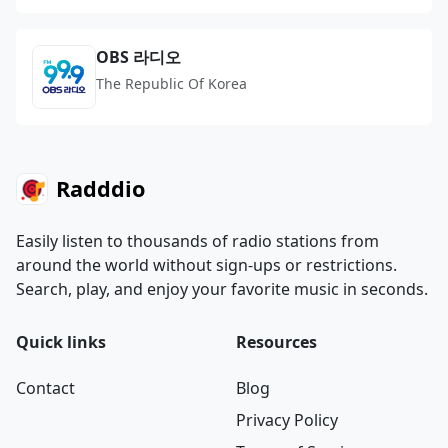
OBS 라디오
The Republic Of Korea
Radddio
Easily listen to thousands of radio stations from
around the world without sign-ups or restrictions.
Search, play, and enjoy your favorite music in seconds.
Quick links
Resources
Contact
Blog
Privacy Policy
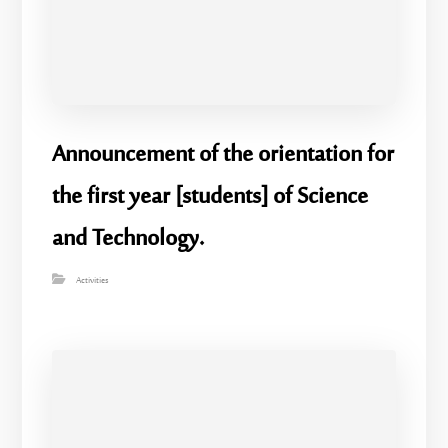
Announcement of the orientation for
the first year [students] of Science
and Technology.
Activities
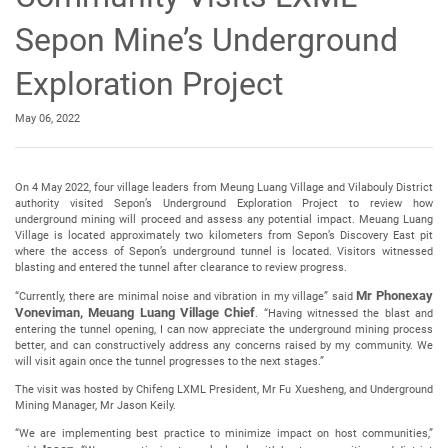
Sepon Mine’s Underground
Exploration Project
May 06, 2022
On 4 May 2022, four village leaders from Meung Luang Village and Vilabouly District
authority visited Sepon’s Underground Exploration Project to review how
underground mining will proceed and assess any potential impact. Meuang Luang
Village is located approximately two kilometers from Sepon’s Discovery East pit
where the access of Sepon’s underground tunnel is located. Visitors witnessed
blasting and entered the tunnel after clearance to review progress.
Mr Phonexay
“Currently, there are minimal noise and vibration in my village” said
Voneviman, Meuang Luang Village Chief
. “Having witnessed the blast and
entering the tunnel opening, I can now appreciate the underground mining process
better, and can constructively address any concerns raised by my community. We
will visit again once the tunnel progresses to the next stages.”
The visit was hosted by Chifeng LXML President, Mr Fu Xuesheng, and Underground
Mining Manager, Mr Jason Keily.
“We are implementing best practice to minimize impact on host communities,”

Exercise requirements: Print, from the entries above, the line with "Village is located", the line with "the blast and" and all lines between them, exactly and with nothing else.

Your response:
Village is located approximately two kilometers from Sepon’s Discovery East pit
where the access of Sepon’s underground tunnel is located. Visitors witnessed
blasting and entered the tunnel after clearance to review progress.
Mr Phonexay
“Currently, there are minimal noise and vibration in my village” said
Voneviman, Meuang Luang Village Chief
. “Having witnessed the blast and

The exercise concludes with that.